Site owners around the globe started to throttle the FCC’s IP address ranges to dial-up modem speeds with an nginx configuration. This will effectively give them a taste of what life will be like for users who visit sites that don’t have enough cash to pay Comcast, Verizon and the entire gang of ISPs in the United States.

So far, it’s unclear just how many site admins have taken these steps, since Reddit users aren’t exactly keen to give out their official names and workplaces, but there are hundreds of comments from people interested in the idea.

Basically, when FCC employees visit the affected sites, they don’t connect to them at normal speeds, but rather at dial-up speeds, which no one wants to return to.

In fact, this didn’t originate on Reddit, but rather on a blog post on Neocities, a popular free web hosting service that powers quite a few websites.

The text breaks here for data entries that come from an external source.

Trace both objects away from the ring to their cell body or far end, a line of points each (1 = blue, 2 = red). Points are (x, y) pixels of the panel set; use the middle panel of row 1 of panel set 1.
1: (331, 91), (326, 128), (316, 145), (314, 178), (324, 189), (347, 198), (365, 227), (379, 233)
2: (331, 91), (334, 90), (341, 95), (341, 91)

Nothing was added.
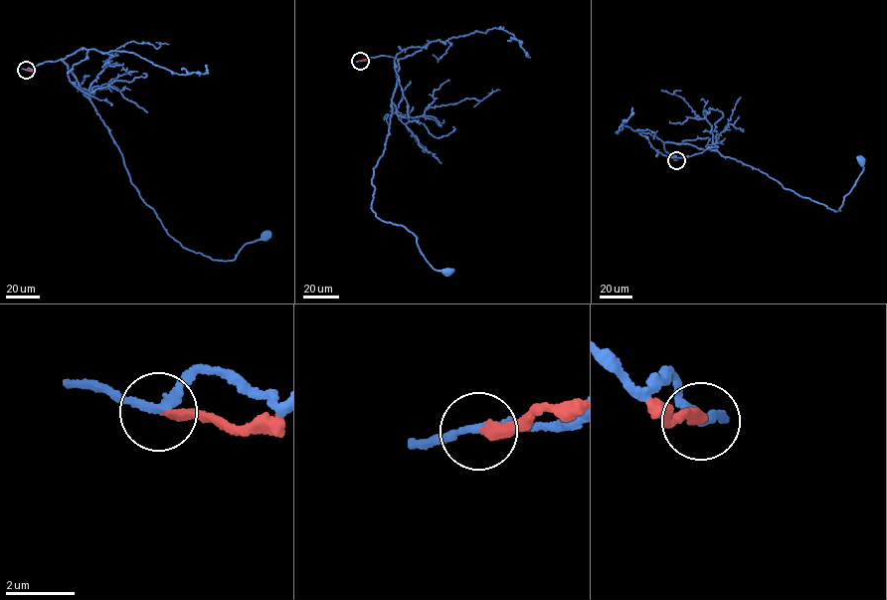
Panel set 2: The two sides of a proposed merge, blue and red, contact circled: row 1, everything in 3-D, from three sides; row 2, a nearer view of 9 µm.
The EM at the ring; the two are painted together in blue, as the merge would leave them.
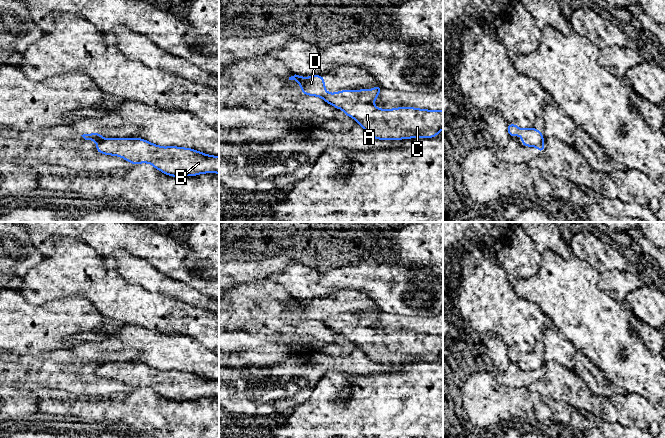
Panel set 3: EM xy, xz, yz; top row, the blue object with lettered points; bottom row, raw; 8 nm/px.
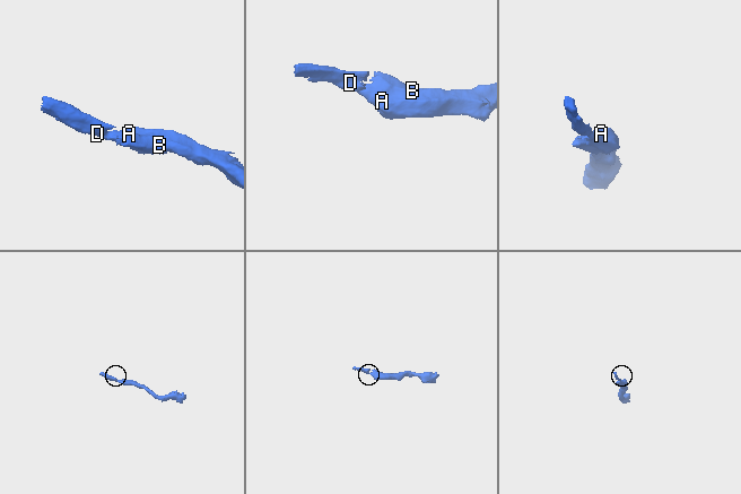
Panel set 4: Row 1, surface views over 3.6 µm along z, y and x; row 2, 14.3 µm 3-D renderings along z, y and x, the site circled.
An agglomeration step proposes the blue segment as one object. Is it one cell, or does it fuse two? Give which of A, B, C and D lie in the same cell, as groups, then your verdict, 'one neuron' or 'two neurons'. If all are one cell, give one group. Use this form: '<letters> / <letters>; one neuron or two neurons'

“Since the FCC seems to have no problem with this idea, I've (through correspondence) gotten access to the FCC's internal IP block, and throttled all connections from the FCC to 28.8kbps modem speeds on the Neocities.org front site, and I'm not removing it until the FCC pays us for the bandwidth they've been wasting instead of doing their jobs protecting us from the ‘keep America's internet slow and expensive forever’ lobby,” reads the post signed by Kyle Drake, who dubs himself a “professional cyberpunk.”

The FCC IP addresses weren’t made public by him, but they are available online.

Redditors seem quite excited with the idea and they’re hoping that Google, Facebook and others join right in and fix their own codes to make sure the FCC knows exactly what it would do to regular citizens with its new set of rules.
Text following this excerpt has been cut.